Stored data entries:
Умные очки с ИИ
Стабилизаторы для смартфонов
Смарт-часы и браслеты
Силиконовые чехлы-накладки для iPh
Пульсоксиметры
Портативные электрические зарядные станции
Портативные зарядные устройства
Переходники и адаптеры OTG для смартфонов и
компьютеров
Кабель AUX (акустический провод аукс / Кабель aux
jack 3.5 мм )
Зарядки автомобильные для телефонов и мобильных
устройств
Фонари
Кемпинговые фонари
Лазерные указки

■ INSTRUCTIONS TO FOLLOW: When you transcribe the records above, keep every line exactly the same.

■ OUTPUT BELOW:
Умные очки с ИИ
Стабилизаторы для смартфонов
Смарт-часы и браслеты
Силиконовые чехлы-накладки для iPh
Пульсоксиметры
Портативные электрические зарядные станции
Портативные зарядные устройства
Переходники и адаптеры OTG для смартфонов и
компьютеров
Кабель AUX (акустический провод аукс / Кабель aux
jack 3.5 мм )
Зарядки автомобильные для телефонов и мобильных
устройств
Фонари
Кемпинговые фонари
Лазерные указки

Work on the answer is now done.